Outside North Africa, GM*1,17 23′ 5 is comparatively more represented in southern and western regions of the Iberian Peninsula than in other mainland Iberian and southwestern European Mediterranean populations (Fig. 5b, c). The similar GM*1,17 23′ 5* frequencies (∼ 0.04) in Andalusia and Galicia (regions for which Muslim domination was very uneven) can be explained by the connection between southwestern and northwestern Iberia through the Roman Via de la Plata (“silver way”). This road acquired remarkable military and trading importance, since it connected important cities and mining deposits, and facilitated population movements during long periods (this scenario is further explored in [31]). Other possibility are long-range maritime travels along the Iberian Atlantic façade, mainly motivated by tin search at mining sites in northwest peninsular Iberia, that dates from the Bronze Age (the Early Bronze age started in Iberia towards 2250 BC, with a presence recorded in southern Iberia since 3500 BC).

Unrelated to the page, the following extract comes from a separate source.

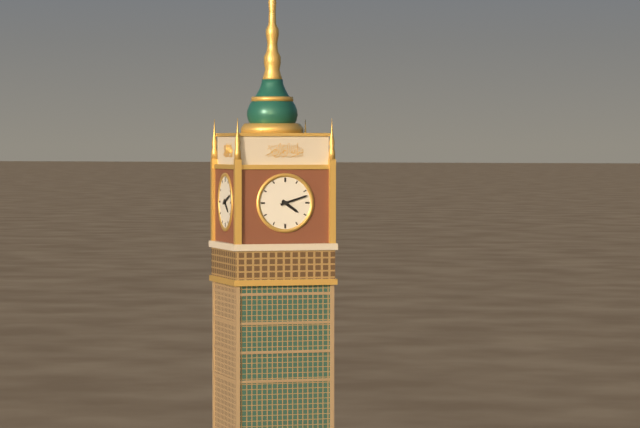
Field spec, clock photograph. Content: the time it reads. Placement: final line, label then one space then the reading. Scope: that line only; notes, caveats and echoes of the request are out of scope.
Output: 4:12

These travels connected Huelva and Galicia coasts, with the Tagus estuary (Lisbon) as a halfway stop [80,81]. Frequencies exhibited by sub-Saharan African L maternal lineages in southern Spain (Andalusia; Hernandez et al., manuscript in preparation) and western Iberian regions (see [82,83]) constitute other findings which resemble the pattern showed by the GM*1,17 23′ 5* sub-Saharan marker in the Peninsula.

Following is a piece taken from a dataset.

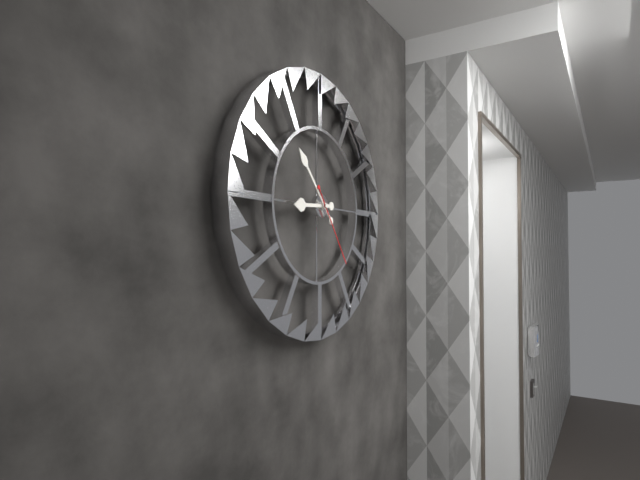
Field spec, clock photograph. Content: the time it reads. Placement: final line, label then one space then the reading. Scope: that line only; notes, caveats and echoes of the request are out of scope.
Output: 8:53:24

GM haplotype variation across the Mediterranean basin reflects that the interactions between North Africans and South Europeans along human history must have been intense, complex and implied intricate gene flow processes. Recent relevant advances in the knowledge of the genetic structure – based on both autosomal and haploid markers – in western Mediterranean populations (with special reference to Andalusia region) highlight that the African influence on the Iberian Peninsula does not suit a simple, isotropic pattern. The data on GM obtained from Granada, the autochthonous population studied here, may be useful in order to clarify and get a deeper insight into this scenario.
Disclosure of interest
The authors declare that they have no conflicts of interest concerning this article.
Acknowledgements
Our team is deeply grateful to blood donors from Granada province contributing to this research project. We thank doctors and nurses for their involvement in the collection of blood samples. This study was supported by the Spanish Ministry of Economy and Competitiveness (MINECO) by the official projects CGL2006-04749/BOS and CGL2010-15191/BOS granted to RC. CF-L and CLH are funded by Marie Curie European Programme network (granted to JMD) and Complutense University of Madrid grants, respectively.